Naar elkaar. Maar in die blikken
valt geen uitnodiging te lezen tot een gesprek.
Tot een goed gesprek. Tot een
echt gesprek. Relaties lijken uitgedoofd
te zijn. Liefde lijkt leeggelopen te
zijn. Mensen blijven samen. Zij lijken elkaar nog net te tolereren. Een knuffel? Een warme omhelzing? Het lijkt
een zeldzaamheid. De partner lijkt
verworden tot een meubelstuk. Een meubelstuk,
dat altijd al aanwezig was.
Onmacht, dat lees ik. Onmacht
om de persoonlijke situatie om te buigen.
Die onmacht wordt geuit. Niet
noodzakelijk mondeling. De muren in gangen en liften lijken een uitlaatklep. Woede spat van die muren af. In felle slogans wordt de onmacht geuit. Het systeem wordt in vraag gesteld. De maatschappij wordt bekritiseerd. De andere wordt beschimpt en
aangeklaagd. De neger. De vrouw.
De moslim. De blanke. Armoede lijkt geen nood te hebben aan
nuance. Dat gebrek aan nuance horen we
ook aan de trappen voor het appartement.
Buren zitten samen. Ventileren
hun ongenoegen. Over andere bewoners. Het gedrag van die andere bewoners wordt
geanalyseerd. Kritiek op de andere is
gemakkelijker. Het leidt af. Het verhindert zichzelf in vraag te
stellen. Terwijl de andere ‘en plein
public’ aan het kruis wordt genageld, hoeft men niet te werken aan de eigen
houding. Aan de eigen problemen. Die trappen lijken wel een volkstribunaal.
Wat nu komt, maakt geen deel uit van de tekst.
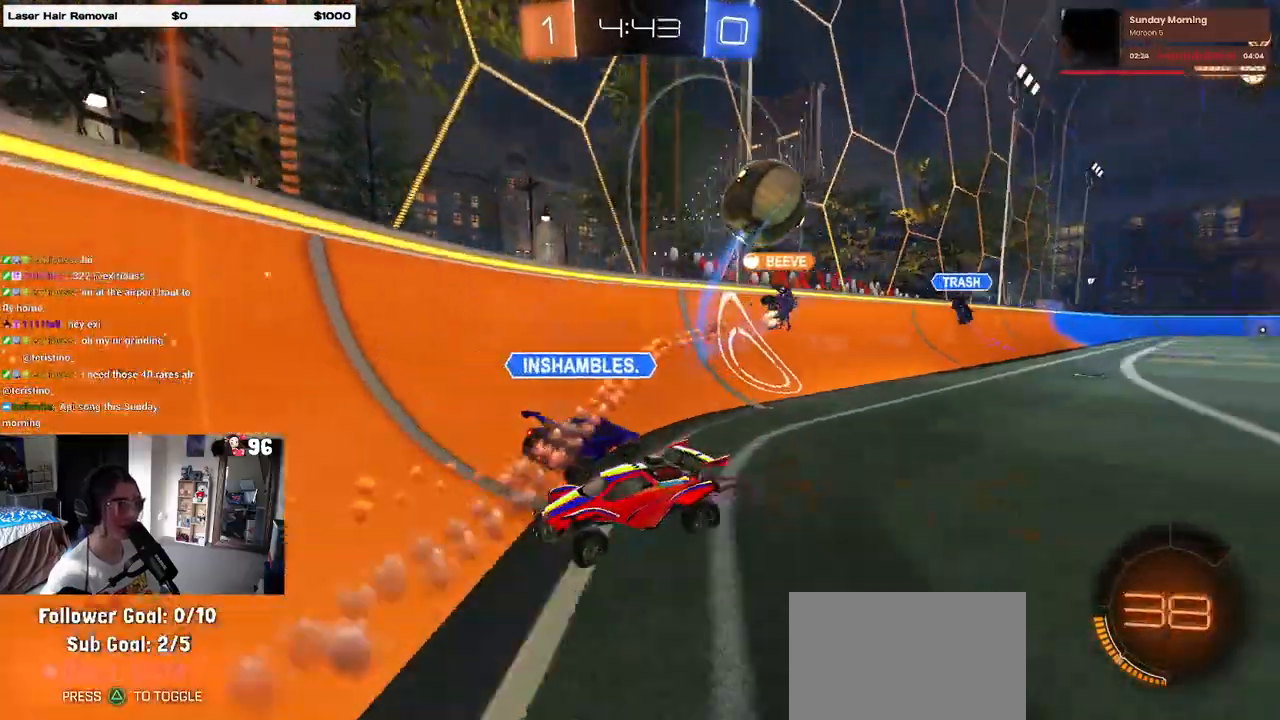
{"buttons": [], "left_stick": "center", "right_stick": "center", "events": [[417, "left_stick", "center"]]}
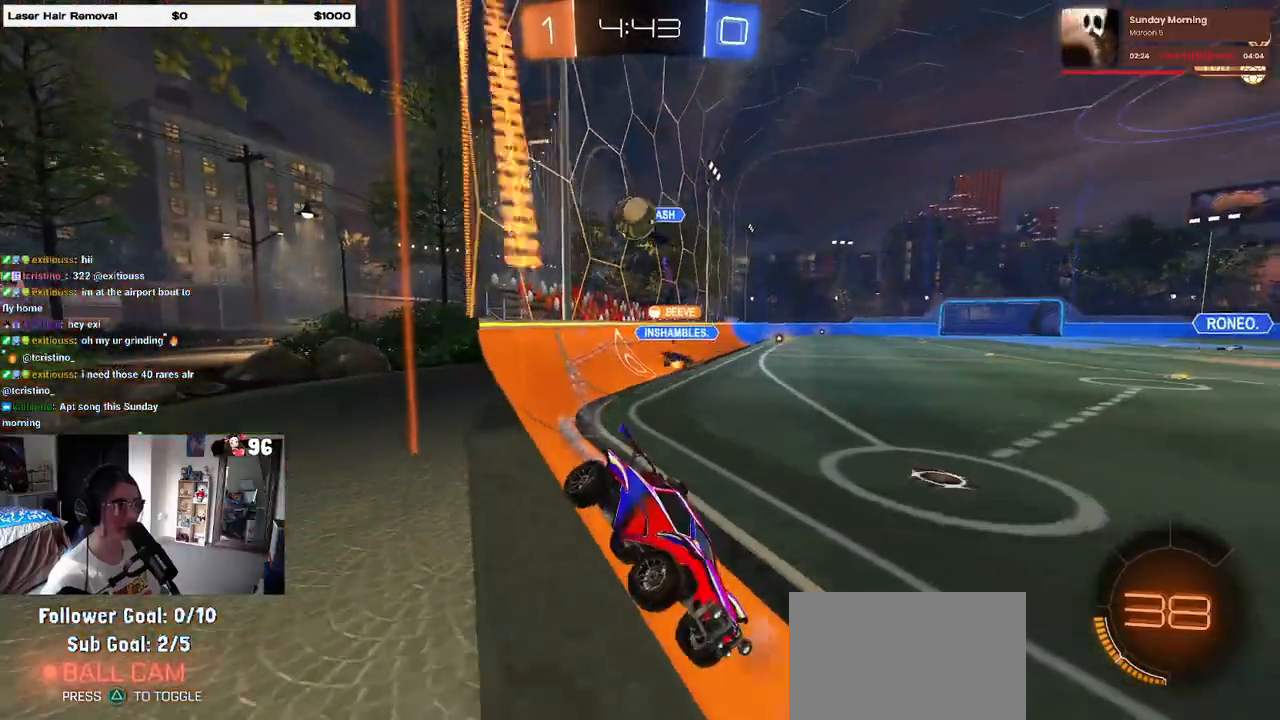
{"buttons": ["L2"], "left_stick": "center", "right_stick": "center", "events": [[317, "left_stick", "right"], [333, "L2", "down"], [450, "left_stick", "center"]]}
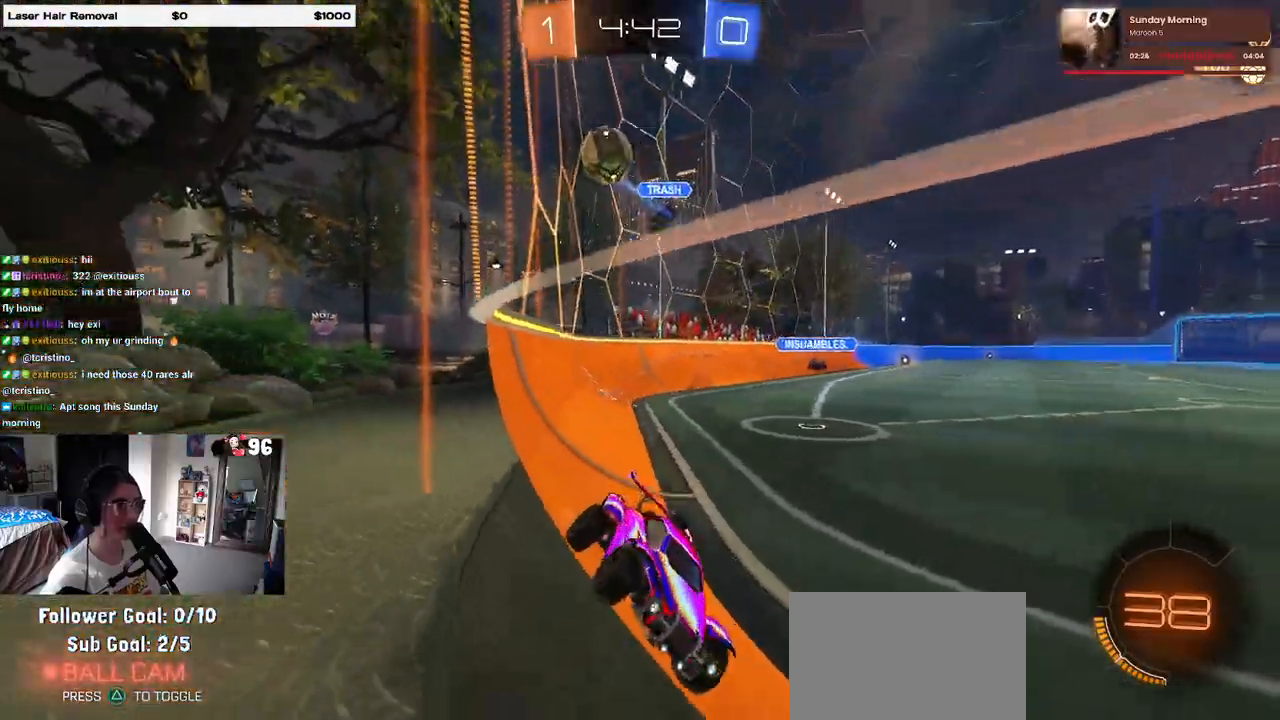
{"buttons": [], "left_stick": "right", "right_stick": "center", "events": [[67, "L2", "up"], [350, "left_stick", "right"]]}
Is er dan geen enkele hoop? Is er dan geen enkel lichtpuntje? Ik weet
het niet. Ik durf niet van een
lichtpuntje te spreken als ik meen te mogen stellen dat hoop vaak weinig
realistisch is. Dat hoop vaak naïef
is. Hoe realistisch kan hoop zijn als
een drugsverslaafde zegt ooit te zullen stoppen met zijn verslaving terwijl
diezelfde aan een jointje trekt en tegelijk naar een valium grijpt? Hoe mooi
kan hoop zijn als een man zegt ooit gelukkig te zullen zijn als hij zijn
overleden vrouw zal ontmoeten bij één van die sterren aan de hemel? Hoop en
geluk lijken altijd in de verre toekomst te liggen. Nooit zullen die onmiddellijk gerealiseerd
worden. Nooit zullen die onmiddellijk
ervaren worden. Jawel, uw film laat geen
goed gevoel na bij de kijker. Het is
schrijnend. Het is pijnlijk.
Maar laat nu net daarin de kracht van uw film schuilen. Het opent de ogen. Het doet beseffen waarom een minister luid en
overtuigd kan beweren dat zij het aantal mensen met een inkomen onder de
armoederisicodrempel met een derde zal verminderen. Zij kan dat luid verkondigen omdat zij weet
dat zij hierop niet zal afgerekend worden.
Omdat het bij de volgende verkiezingen geen item zal zijn. Alweer niet.
Het doet beseffen waarom bij het aantreden van elke nieuwe regering weer
maar eens beloofd wordt het leefloon aan te passen en boven de officiële
armoedegrens te brengen. Het mag nog
maar eens beloofd worden omdat iedereen binnen elke nieuwe regering weet dat
niemand zal wakker liggen van die belofte.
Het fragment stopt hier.